Page excerpt
Over 12 guys waiting on the frame fix for the 1000's in Calgary. They have launched a bolt on over the broken frame kit. Facebook g2........ search it you will see. Can Am say's 6 Canada wide when the have over 12 so far in Calgary


----------



## crwBrute7504x4I

adam6604 said:


> so if you put a set of 30's on it and broke axles or a diff he could link those damages to You because you put those tires on it and then you'd be out of warrenty.. can he not?


Yeah he could but it came with the 29.5 ol2s on it already and I'm not going bigger than that so I'm good there but what I am getting at is even the xmr with factory snorkels if it gets swamped warranty still voided the rad relocate is the only thing that warranty will cover on xmr not covered if done yourself. My bike came with everything but snorkels and a rad kit


----------



## adam6604

ahh well if you got them to put a bunch of ad-ons already it makes more sence, i thought you bought it completely stock and they said that. lol my bad!


----------



## crwBrute7504x4I

Naw it's no good to me stock lol but I love the 1000 lots of power and it does some serious damage in the mud!


----------



## jrpro130

Good luck with BRP warranty...they will do a broken axle and thats about it. They won't even fix their Gen2 cracked frames. So I wouldn't even consider warranty when buying.

IMO, go with the 1000, I had a choice of either and I did the rene 1000...love it. My bud did the outty 1000 XT, we both love them.

The XMR the longer chassis is cool, I'm not a fan of 30" SB's, the clutching is BS, IMO you need aftermarket, and why have a 800 when you can get the 1000. I'm not a bogger or pit racer, if I was...it def wouldn't be on a MAX frame. So that wasn't an issue. I don't ride two up either...

It's not that the 1000 is the best thing since sliced bread, it's just nice new technology and you are paying prime price for a bike, why not get the newest. Aftermarket is picking up with the 1000's and IMO they are GREAT bikes. I was not so sure about em at first but got about 60 miles on mine and I'm pretty impressed. The power is unreal, very similar to an 800, but you can see the 1000 has a huge edge in torque. Just seat of the pants... like I said, I'm not a racer, I'm a rider...and XMR isn't my thing.

Dataset section

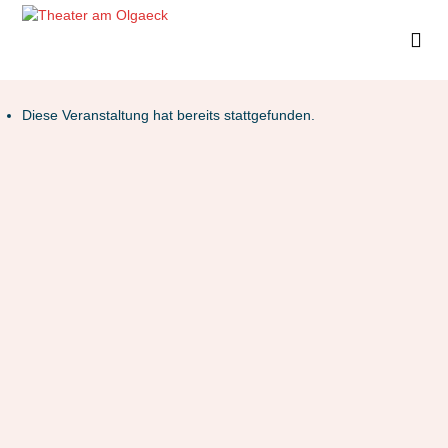
Diese Veranstaltung hat bereits stattgefunden.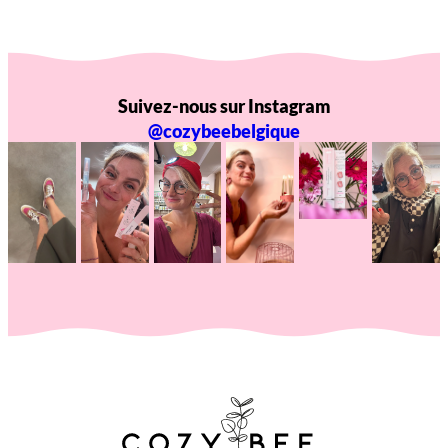
Suivez-nous sur Instagram
@cozybeebelgique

Your task
Reproduce the forum thread about the Can-Am 1000 word for word, starting with "Good luck with" and going on through "both love them.".

Output of the task
Good luck with BRP warranty...they will do a broken axle and thats about it. They won't even fix their Gen2 cracked frames. So I wouldn't even consider warranty when buying.

IMO, go with the 1000, I had a choice of either and I did the rene 1000...love it. My bud did the outty 1000 XT, we both love them.